The comparison of the spectra registered by the commercially available portable REGe detector and the specially constructed low-background HPGe spectrometer demonstrates that internal radioactive impurities within the measurement device in the environment with a very low-level of natural radioactivity are the main sources of the background signal influencing the registered spectra. Under some approximate assumption the prediction of the efficiency of a lead shielding (of the thickness being in agreement with the numerical findings [15]) was made. According to these calculations, with the studied low-background spectrometer in the shielded (10 cm Pb) configuration the background reduction of about 30 % could be achieved.

Moreover, the influence of the reduction of internal radioimpurities/background gamma-radiation signal, achieved by the construction of low-background detector in comparison with standard portable systems, can be roughly assessed from the ratio (cpsHPGe/cpsREGe) = f(E) developed on the base of uranium series and expand to other nuclides in high-energy region, to test their internal—detector or external—environmental origin.

It has been shown (Table 2) that the obtained results are dependent from the type of germanium crystal, i.e. the n-type spectrometer register lower count rates than p-type systems. Therefore, they could not be related straightforward to each other, although other features of the detectors are comparable.

Unlike the underground laboratories located in different geological formations (e.g. [16]), the radon concentration in the salt chamber of copper mine in Poland is comparable to the ground level concentration, being of the order of 15 (1) Bq/m3. This confirms that the main source of radon and its products is the ventilation air and not the radium incorporated in the salt rock. The obtained result of radon concentration is in agreement with literature reported investigations for salt mine locations, e.g. INR Solotvina laboratory [3], Khewra Salt Mines [14].

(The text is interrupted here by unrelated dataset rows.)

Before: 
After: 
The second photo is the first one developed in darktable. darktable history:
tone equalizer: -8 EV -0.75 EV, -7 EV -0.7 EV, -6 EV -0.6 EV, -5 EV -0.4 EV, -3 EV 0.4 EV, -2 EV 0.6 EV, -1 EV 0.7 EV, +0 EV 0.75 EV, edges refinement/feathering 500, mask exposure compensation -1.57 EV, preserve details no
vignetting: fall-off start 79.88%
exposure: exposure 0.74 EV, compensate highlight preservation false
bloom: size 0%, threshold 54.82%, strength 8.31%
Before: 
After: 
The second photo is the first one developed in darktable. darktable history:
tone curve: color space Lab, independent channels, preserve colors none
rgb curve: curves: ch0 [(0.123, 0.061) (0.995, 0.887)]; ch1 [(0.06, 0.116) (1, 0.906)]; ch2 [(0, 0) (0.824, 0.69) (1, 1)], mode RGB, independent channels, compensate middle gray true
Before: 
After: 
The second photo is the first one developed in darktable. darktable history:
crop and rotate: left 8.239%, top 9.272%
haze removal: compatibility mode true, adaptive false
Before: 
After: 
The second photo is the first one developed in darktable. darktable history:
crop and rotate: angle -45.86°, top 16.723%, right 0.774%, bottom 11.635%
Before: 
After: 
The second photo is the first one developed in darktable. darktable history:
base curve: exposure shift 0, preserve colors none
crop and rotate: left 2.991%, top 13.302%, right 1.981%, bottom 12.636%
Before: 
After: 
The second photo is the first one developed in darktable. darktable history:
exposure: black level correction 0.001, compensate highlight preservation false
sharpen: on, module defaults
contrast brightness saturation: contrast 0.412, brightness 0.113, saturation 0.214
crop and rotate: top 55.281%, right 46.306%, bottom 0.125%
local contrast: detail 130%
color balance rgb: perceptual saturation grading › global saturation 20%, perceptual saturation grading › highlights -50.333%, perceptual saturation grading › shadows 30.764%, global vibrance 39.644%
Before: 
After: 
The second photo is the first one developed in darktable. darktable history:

Among the advantages of studied location in deep underground salt mine (2200 m w.e.) low levels of radon concentration and 40K count rate (0.004 s−1kg−1) as well as the undetectable level of cosmic muon component (annihilation peak) on the spectrum of low-background spectrometer should be stressed. Therefore, these findings support the salt layer of the Polkowice–Sieroszowice mine as the location of a low-background underground laboratory—the SUNLAB (Sieroszowice UNderground LABoratory) project.